Work to be completed:
The required output is every line from the one containing "[605,218,633,228] fairs ->" through the last line of the listing below, copied exactly, pictures excluded.

*** Data to examine ***

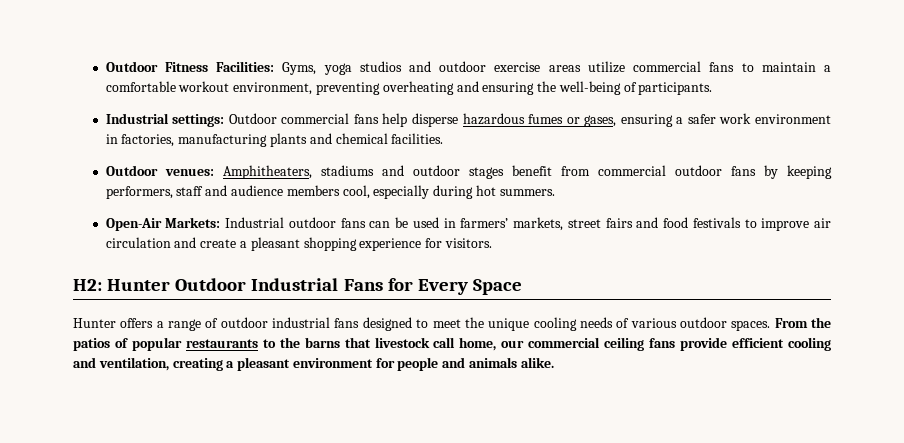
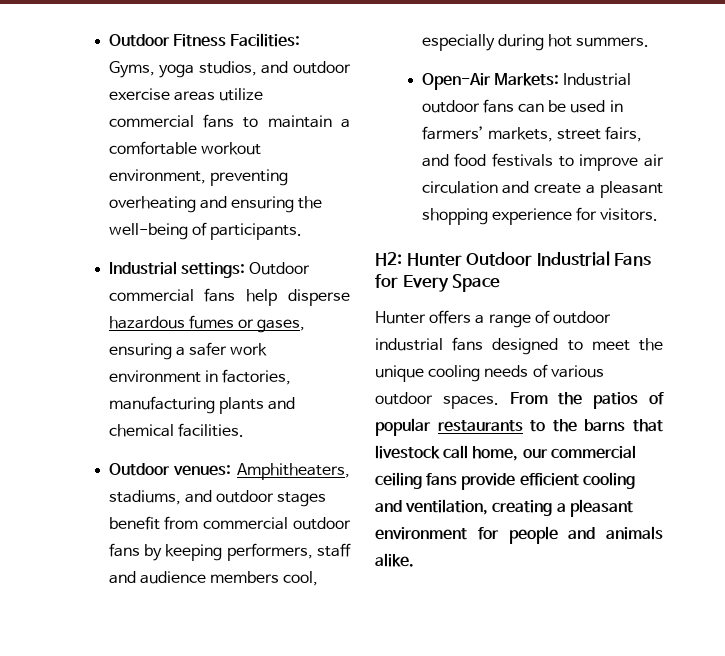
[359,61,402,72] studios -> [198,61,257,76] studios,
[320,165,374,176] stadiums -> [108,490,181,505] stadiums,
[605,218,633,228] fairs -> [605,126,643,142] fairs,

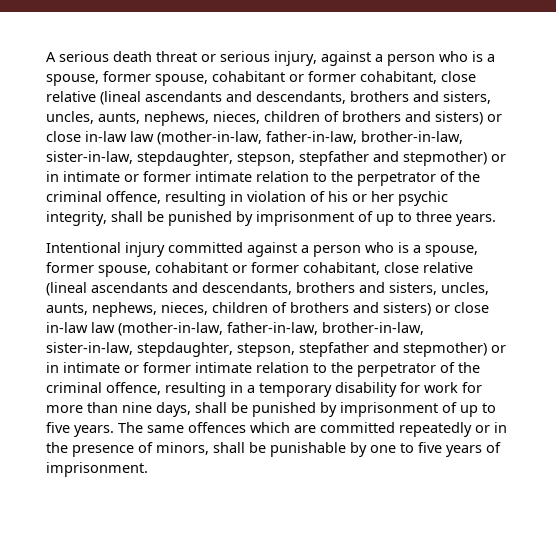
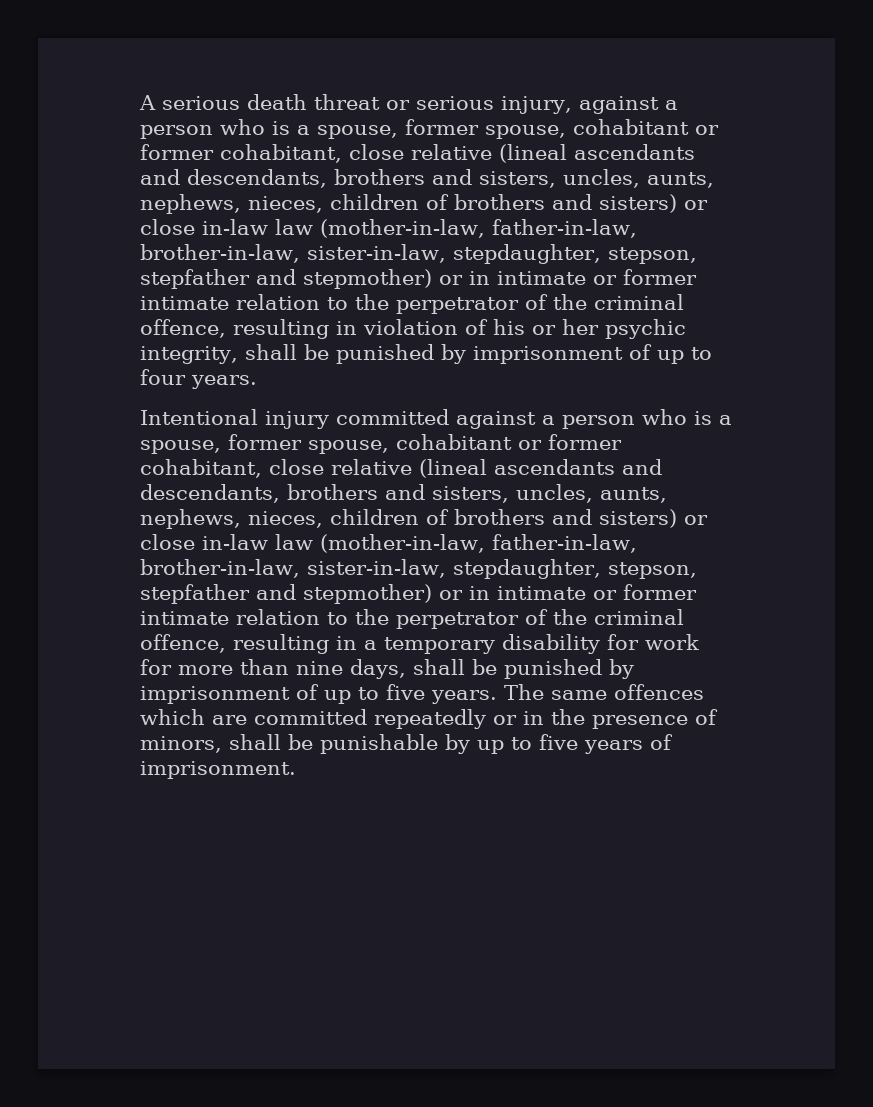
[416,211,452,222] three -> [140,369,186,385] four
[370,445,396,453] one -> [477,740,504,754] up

***

Result for this task:
[605,218,633,228] fairs -> [605,126,643,142] fairs,

[416,211,452,222] three -> [140,369,186,385] four
[370,445,396,453] one -> [477,740,504,754] up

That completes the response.